If the algorithm used to decide which pages to discard or swap (the swap algorithm is not effi cient
then a condition known as thrashing occurs. In this case, pages are constantly being written to
disk and then being read back and the operating system is too busy to allow much real work to
be performed. If, for example, physical page frame number 1 in Figure 13.2 is being regularly
accessed then it is not a good candidate for swapping to hard disk. The set of pages that a process
is currently using is called the working set. An efficient swap scheme would make sure that all
processes have their working set in physical memory.
Linux uses a Least Recently Used (LRU) page aging technique to fairly choose pages which might
be removed from the system. This scheme involves every page in the system having an age which
changes as the page is accessed.
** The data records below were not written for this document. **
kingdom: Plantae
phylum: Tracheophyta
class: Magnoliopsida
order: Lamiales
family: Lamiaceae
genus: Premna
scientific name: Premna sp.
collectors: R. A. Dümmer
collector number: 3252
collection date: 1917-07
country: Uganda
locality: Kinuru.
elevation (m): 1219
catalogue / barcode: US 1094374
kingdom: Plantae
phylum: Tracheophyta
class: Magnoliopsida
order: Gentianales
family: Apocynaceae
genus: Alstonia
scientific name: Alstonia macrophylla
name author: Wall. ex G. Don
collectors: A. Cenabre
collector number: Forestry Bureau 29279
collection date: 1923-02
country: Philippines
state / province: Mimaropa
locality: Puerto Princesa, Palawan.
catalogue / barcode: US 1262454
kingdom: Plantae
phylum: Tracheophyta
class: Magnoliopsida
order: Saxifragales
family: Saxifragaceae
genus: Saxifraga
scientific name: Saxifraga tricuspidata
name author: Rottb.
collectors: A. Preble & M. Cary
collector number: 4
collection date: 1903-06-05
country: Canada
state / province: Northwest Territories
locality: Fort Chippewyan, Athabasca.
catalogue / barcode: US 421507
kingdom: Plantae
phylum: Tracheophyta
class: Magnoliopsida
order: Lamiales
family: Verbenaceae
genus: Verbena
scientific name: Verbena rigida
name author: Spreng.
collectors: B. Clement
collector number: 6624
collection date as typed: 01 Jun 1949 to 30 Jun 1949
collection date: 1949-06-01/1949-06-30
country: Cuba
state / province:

The more that a page is accessed, the younger it is; the less that it
is accessed the older and more stale it becomes. Old pages are good candidates for swapping.
13.5.3 Shared Virtual Memory
Virtual memory makes it easy for several processes to share memory. All memory access are
made via page tables and each process has its own separate page table. For two processes sharing
a physical page of memory, its physical page frame number must appear in a page table entry in
both of their page tables.
Figure 13.2 shows two processes that each share physical page frame number 4. For process X
this is virtual page frame number 4 whereas for process Y this is virtual page frame number 6.